Suspensión de la venta de energía de Colombia le cuesta aEcuador cerca de USD 2 millones diarios
La decisión de interrumpir la venta de energía colombiana está obligando a Ecuador a recurrir a fuentes más costosas y menos eficientes.
La suspensión de la venta de energía eléctrica desde Colombia hacia el Ecuador está generando para ese país sobrecostos diarios cercanos a los USD 2 millones, como consecuencia de tener que reemplazar la energía colombiana por alternativas de generación más caras y con mayor impacto fiscal.
La energía que Colombia exportaba a Ecuador se ofrecía a precios competitivos, aprovechando la complementariedad entre los sistemas eléctricos y la capacidad del país para suministrar excedentes de una matriz diversificada, con alta participación de fuentes hídricas y renovables. La interrupción de estas transacciones ha obligado al sistema ecuatoriano a depender de generación térmica y otras fuentes de mayor costo.

Extractos de registros.
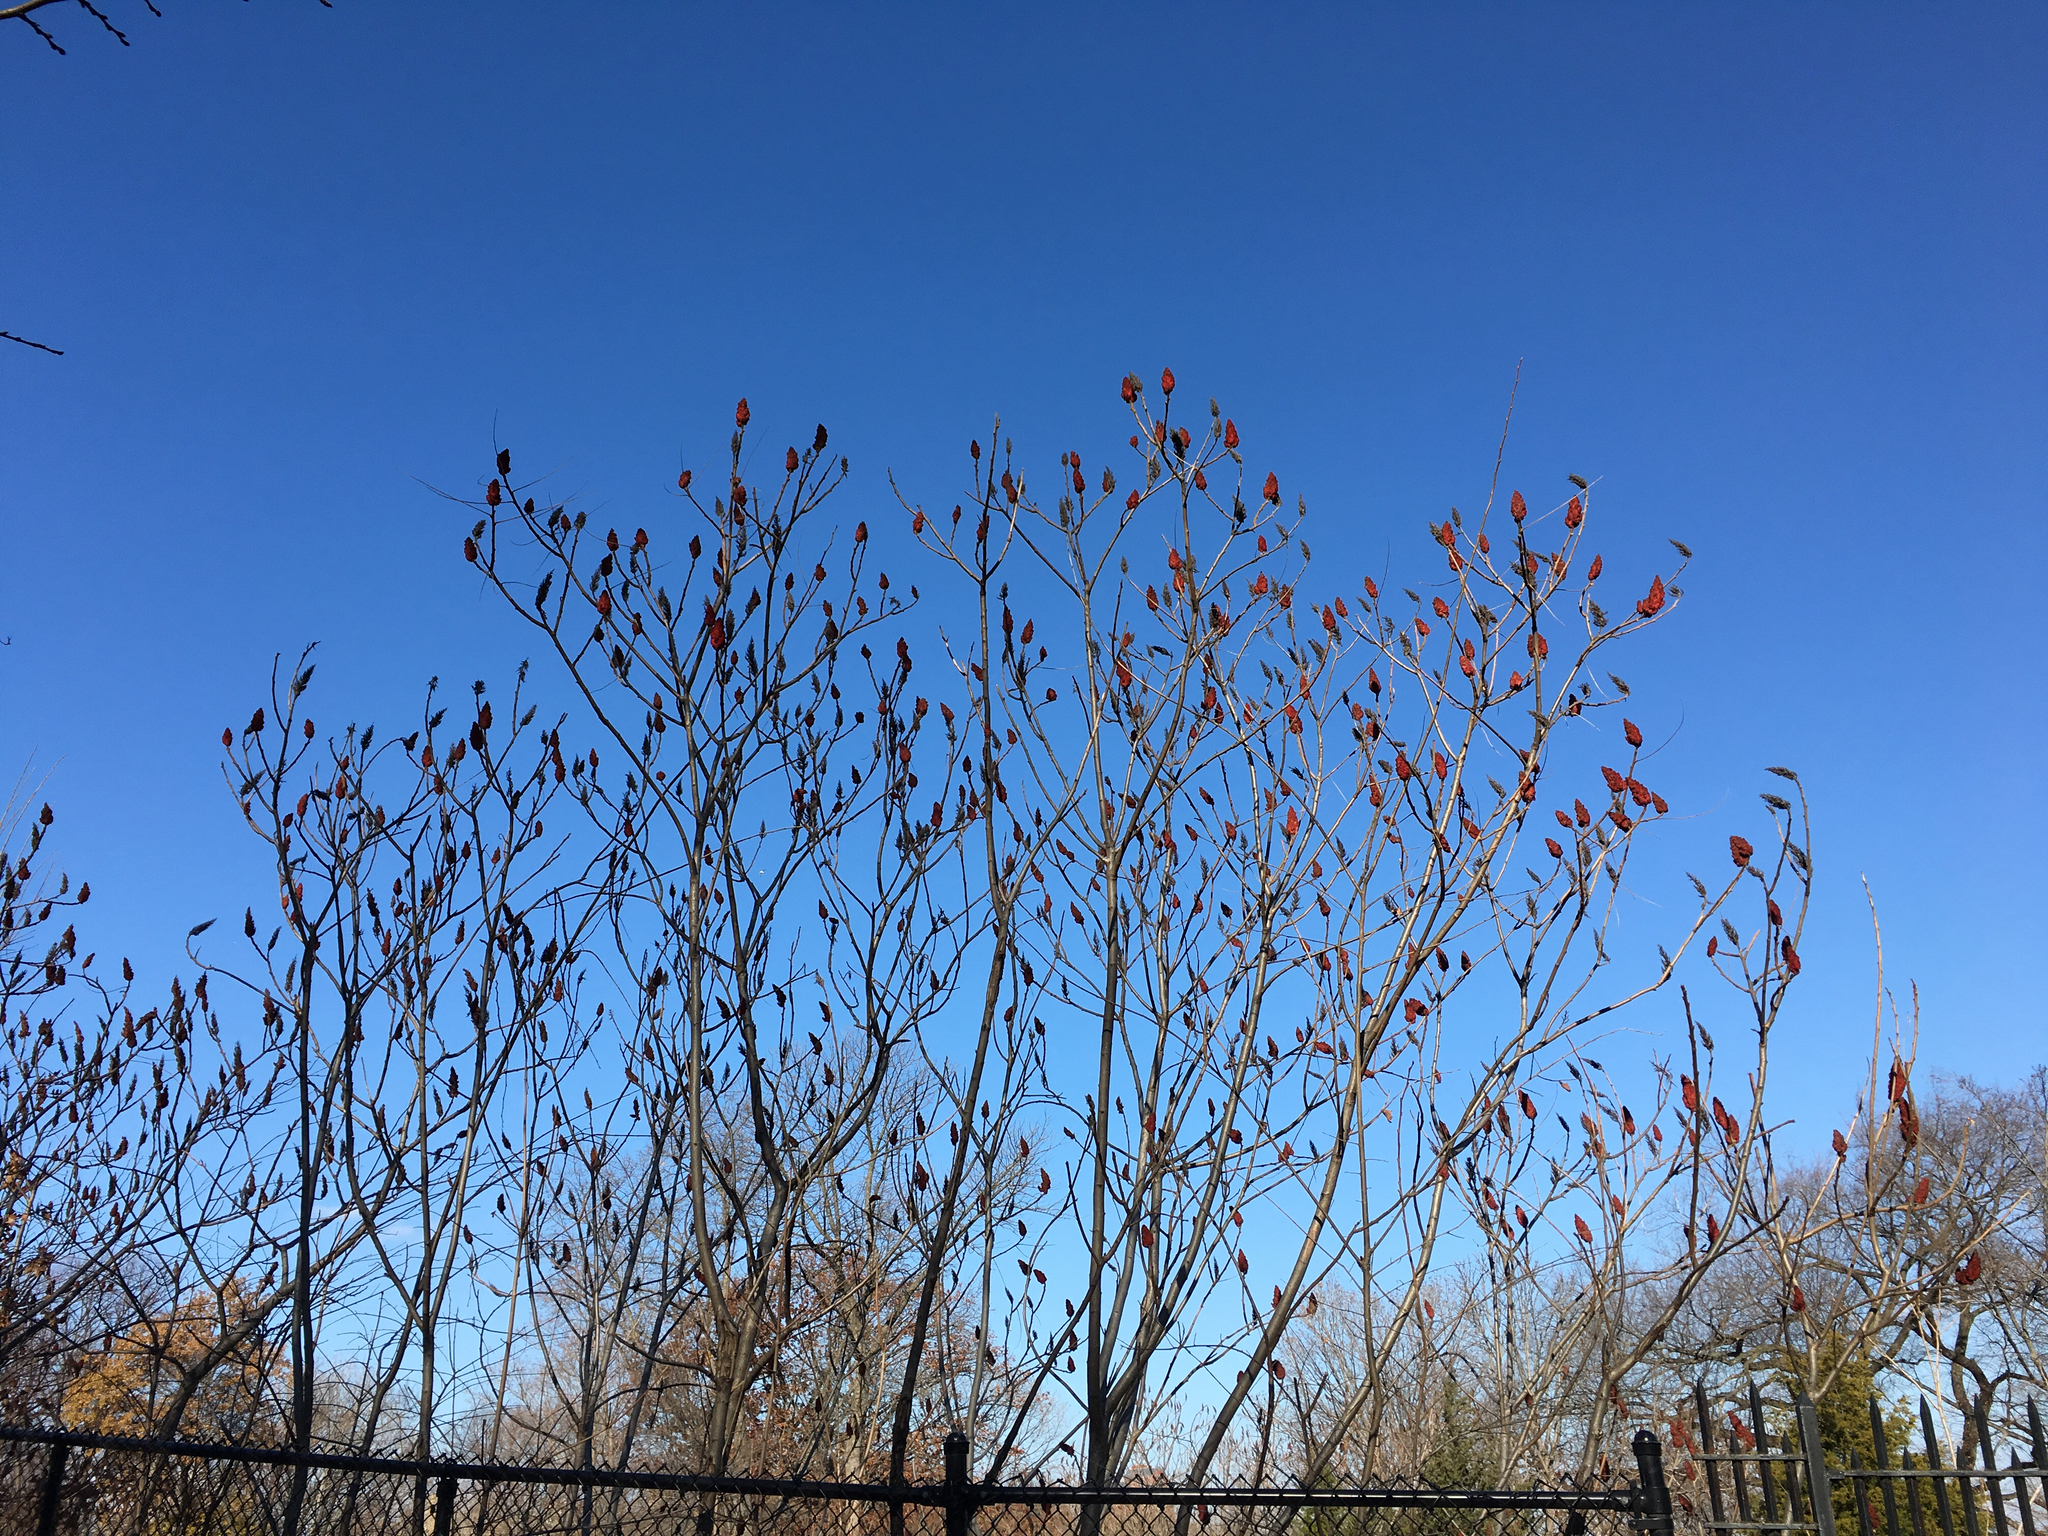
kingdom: Plantae
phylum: Tracheophyta
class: Magnoliopsida
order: Sapindales
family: Anacardiaceae
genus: Rhus
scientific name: Rhus typhina
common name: Staghorn sumac
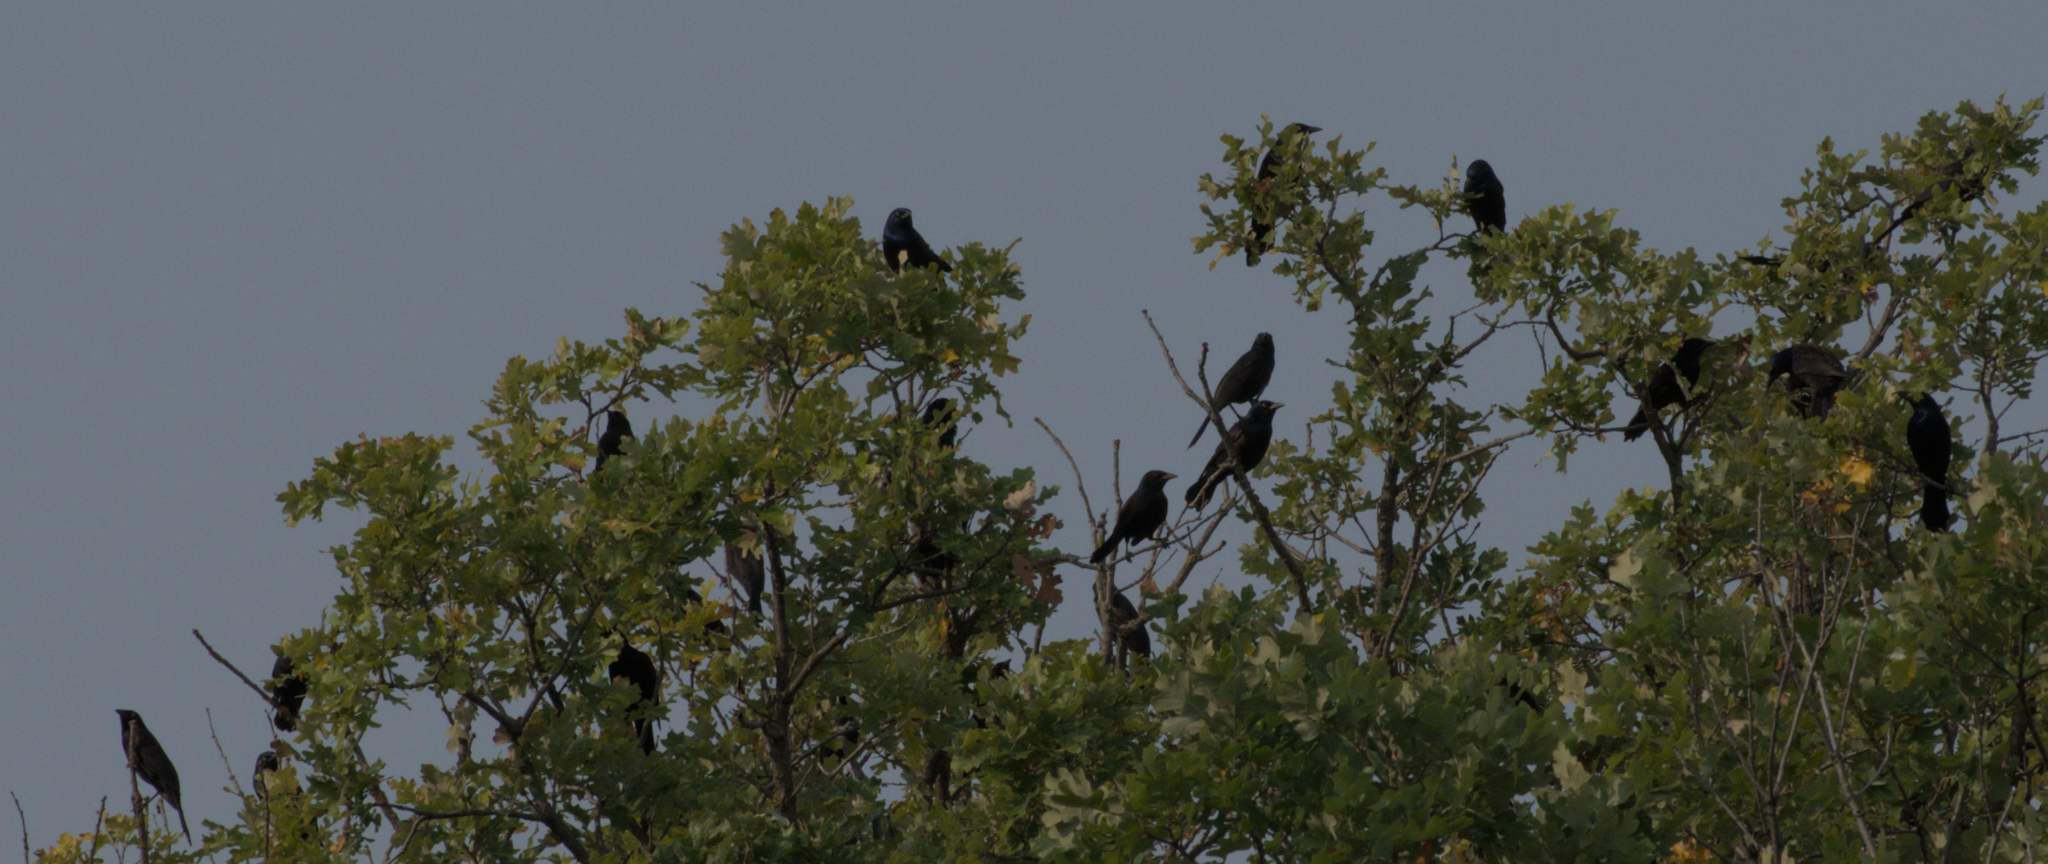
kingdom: Animalia
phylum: Chordata
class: Aves
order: Passeriformes
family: Icteridae
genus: Quiscalus
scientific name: Quiscalus quiscula
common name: Common grackle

Tarea 1. En el texto fuente sobre la venta de energía a Ecuador, edita el fragmento que empieza con las palabras "Suspensión de la venta de energía de" y termina con "y menos eficientes.", cambiando "decisión" por "medida".
Tarea 2. Según el texto fuente sobre la venta de energía a Ecuador, ¿qué sobrecosto diario aproximado le genera a Ecuador la suspensión?
Tarea 3. Reescribe como lista el párrafo del texto fuente sobre la venta de energía a Ecuador que empieza con "La energía que Colombia exportaba", conservando sus datos principales.
Responde basándote únicamente en el texto fuente.

Solución 1.
Suspensión de la venta de energía de Colombia le cuesta aEcuador cerca de USD 2 millones diarios
La medida de interrumpir la venta de energía colombiana está obligando a Ecuador a recurrir a fuentes más costosas y menos eficientes.

Solución 2. Cerca de USD 2 millones diarios.

Solución 3.
- Colombia exportaba energía a Ecuador a precios competitivos.
- Esto se debía a la complementariedad entre ambos sistemas eléctricos.
- También influía la capacidad de Colombia para suministrar excedentes de una matriz diversificada, con alta participación de fuentes hídricas y renovables.
- La interrupción de estas transacciones ha obligado al sistema ecuatoriano a depender de generación térmica y de otras fuentes de mayor costo.